In times of the greatest trouble there have risen up mighty protest voices to speak out against injustice. People such as Woody Guthrie and his son Arlo, Bob Dylan, Barry Maguire, Nina Simone, Ani Di Franco, and Joan Baez, to name a few. Folk singer Bosco is clearly influenced by these artists, and with the Russian invasion of Ukraine saw his own opportunity to stand up and be counted, with his own protest song, ‘Brothers’.
Even the least wise among us can surely acknowledge that we are all brothers and sisters under the skin; those things that unite us are far stronger and more important than those that separate us. And the brotherhood of Russians and Ukrainians is immediately clear: the two countries share a border, a common religion, and a similar heritage. While their languages are different, there’s enough similarities for either side to understand the other, and their histories have been intertwined forever, with millions of Russians having friends and relatives in Ukraine, and vice versa. Thankfully this kinship has not been lost by those at the front lines, with many of these ties of affection hampering the Russian attack.
Idaho-based folk and roots artist Bosco focuses on the brutal conflict in Ukraine in music video for his new single, ‘Brothers’. The artist is known for always leading with compassion for humanity, and this is also the case with his latest track. Bosco shows us footage of a nation under siege, and while reeling from the incursion of a much larger army, bloodied, but resolutely unbroken. Bosco’s message is one of peace, togetherness, and perspective, as he sings about the rhythms of life, the trajectories of growth, and the irreducible bonds of family, and he does it with the intelligent and compelling storytelling style he’s become known for.
‘Brothers’ will call to mind the sound of Dylan, especially when accompanied by harmonica, but also we’re drawn to compare him to the likes of John Prine, and Billy Bragg. Nonetheless, Bosco has his own distinctive turns of phrase and flashes of deep insight, that are his, and his alone.
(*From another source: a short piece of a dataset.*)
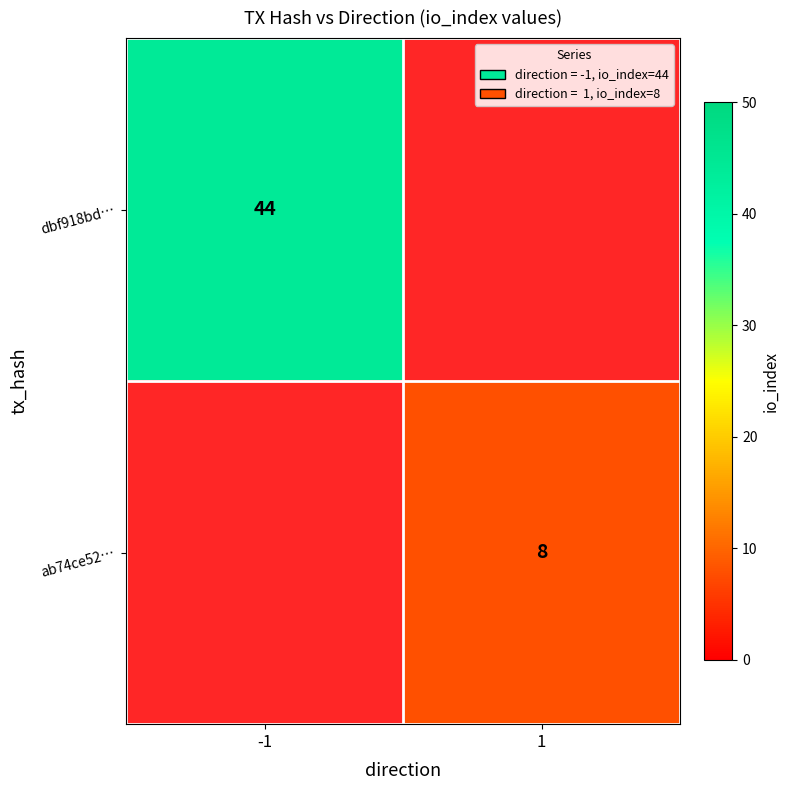

The value of dbf918bd… at -1 is 65. True or false?

False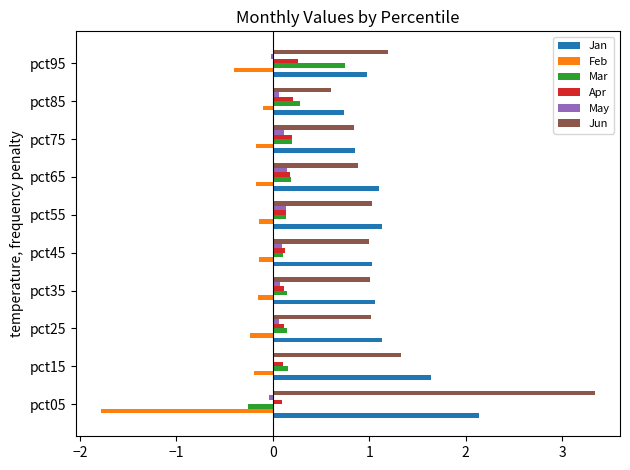

What is the maximum value shown in the chart?

3.3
Much of the footage in the video for ‘Brothers’ will be recognisable. Shots of the Ukrainian flag, Kyiv under siege, and the ever resolute Ukrainian President Volodymyr Zelenskyy, steely eyed and yet calm under pressure. There’s plenty still that you won’t have seen, however, including remarkable sequences of Russian aggression and Ukrainian defiance, behind-the-scenes looks at the refugee crisis, and heart-breaking images of lovers and family members parted by the call to arms. Each and every frame stands as a testimony to Bosco’s own emotional investment and his unshakable belief in the power of brotherhood.